(Stored records)
* * * * *

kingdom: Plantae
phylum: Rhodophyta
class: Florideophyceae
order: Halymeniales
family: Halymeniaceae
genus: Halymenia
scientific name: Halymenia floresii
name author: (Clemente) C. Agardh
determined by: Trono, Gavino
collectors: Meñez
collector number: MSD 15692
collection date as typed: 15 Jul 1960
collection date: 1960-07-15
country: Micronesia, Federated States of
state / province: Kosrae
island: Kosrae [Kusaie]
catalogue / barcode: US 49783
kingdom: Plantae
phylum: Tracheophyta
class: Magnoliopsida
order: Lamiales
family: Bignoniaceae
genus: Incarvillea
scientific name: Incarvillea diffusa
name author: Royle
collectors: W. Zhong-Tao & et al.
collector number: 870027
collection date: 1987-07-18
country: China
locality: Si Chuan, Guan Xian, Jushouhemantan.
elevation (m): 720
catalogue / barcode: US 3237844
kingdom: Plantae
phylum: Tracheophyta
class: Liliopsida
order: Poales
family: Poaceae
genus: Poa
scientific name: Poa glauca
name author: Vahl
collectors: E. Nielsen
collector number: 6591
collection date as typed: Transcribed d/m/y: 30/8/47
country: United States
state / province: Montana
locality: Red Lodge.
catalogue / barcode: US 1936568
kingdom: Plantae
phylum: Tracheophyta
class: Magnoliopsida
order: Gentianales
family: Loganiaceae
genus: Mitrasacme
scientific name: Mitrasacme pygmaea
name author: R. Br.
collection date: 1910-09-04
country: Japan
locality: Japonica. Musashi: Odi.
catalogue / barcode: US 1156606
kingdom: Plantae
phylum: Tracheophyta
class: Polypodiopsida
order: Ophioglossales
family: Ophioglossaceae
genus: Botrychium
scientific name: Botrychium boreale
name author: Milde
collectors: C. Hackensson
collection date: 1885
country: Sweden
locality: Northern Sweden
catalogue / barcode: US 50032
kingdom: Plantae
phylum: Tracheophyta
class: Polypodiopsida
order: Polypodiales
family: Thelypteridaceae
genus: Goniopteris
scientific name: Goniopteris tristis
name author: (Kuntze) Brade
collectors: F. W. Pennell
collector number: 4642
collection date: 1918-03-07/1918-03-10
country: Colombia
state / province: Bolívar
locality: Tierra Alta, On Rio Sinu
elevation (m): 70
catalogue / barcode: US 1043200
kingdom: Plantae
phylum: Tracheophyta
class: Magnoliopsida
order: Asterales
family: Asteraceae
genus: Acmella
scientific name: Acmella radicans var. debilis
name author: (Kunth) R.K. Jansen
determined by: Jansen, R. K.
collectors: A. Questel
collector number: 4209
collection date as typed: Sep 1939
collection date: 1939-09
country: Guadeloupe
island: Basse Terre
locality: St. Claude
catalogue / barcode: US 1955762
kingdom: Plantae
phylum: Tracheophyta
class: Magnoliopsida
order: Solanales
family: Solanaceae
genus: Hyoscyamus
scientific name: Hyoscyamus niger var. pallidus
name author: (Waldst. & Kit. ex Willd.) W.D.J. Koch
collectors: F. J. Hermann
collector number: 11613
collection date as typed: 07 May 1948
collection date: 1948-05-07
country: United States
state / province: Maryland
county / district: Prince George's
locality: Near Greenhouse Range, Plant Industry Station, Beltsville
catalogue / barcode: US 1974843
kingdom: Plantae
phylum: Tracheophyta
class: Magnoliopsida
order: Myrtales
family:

* * * * *

## What is being asked
Lay out the stretch of data from the start through the line containing "genus: Mitrasacme" as a Markdown table, with a column named Row holding each row number and a column named Line holding that line. Leave out blank lines.

## Answer
| Row | Line |
|---|---|
| 1 | kingdom: Plantae |
| 2 | phylum: Rhodophyta |
| 3 | class: Florideophyceae |
| 4 | order: Halymeniales |
| 5 | family: Halymeniaceae |
| 6 | genus: Halymenia |
| 7 | scientific name: Halymenia floresii |
| 8 | name author: (Clemente) C. Agardh |
| 9 | determined by: Trono, Gavino |
| 10 | collectors: Meñez |
| 11 | collector number: MSD 15692 |
| 12 | collection date as typed: 15 Jul 1960 |
| 13 | collection date: 1960-07-15 |
| 14 | country: Micronesia, Federated States of |
| 15 | state / province: Kosrae |
| 16 | island: Kosrae [Kusaie] |
| 17 | catalogue / barcode: US 49783 |
| 18 | kingdom: Plantae |
| 19 | phylum: Tracheophyta |
| 20 | class: Magnoliopsida |
| 21 | order: Lamiales |
| 22 | family: Bignoniaceae |
| 23 | genus: Incarvillea |
| 24 | scientific name: Incarvillea diffusa |
| 25 | name author: Royle |
| 26 | collectors: W. Zhong-Tao & et al. |
| 27 | collector number: 870027 |
| 28 | collection date: 1987-07-18 |
| 29 | country: China |
| 30 | locality: Si Chuan, Guan Xian, Jushouhemantan. |
| 31 | elevation (m): 720 |
| 32 | catalogue / barcode: US 3237844 |
| 33 | kingdom: Plantae |
| 34 | phylum: Tracheophyta |
| 35 | class: Liliopsida |
| 36 | order: Poales |
| 37 | family: Poaceae |
| 38 | genus: Poa |
| 39 | scientific name: Poa glauca |
| 40 | name author: Vahl |
| 41 | collectors: E. Nielsen |
| 42 | collector number: 6591 |
| 43 | collection date as typed: Transcribed d/m/y: 30/8/47 |
| 44 | country: United States |
| 45 | state / province: Montana |
| 46 | locality: Red Lodge. |
| 47 | catalogue / barcode: US 1936568 |
| 48 | kingdom: Plantae |
| 49 | phylum: Tracheophyta |
| 50 | class: Magnoliopsida |
| 51 | order: Gentianales |
| 52 | family: Loganiaceae |
| 53 | genus: Mitrasacme |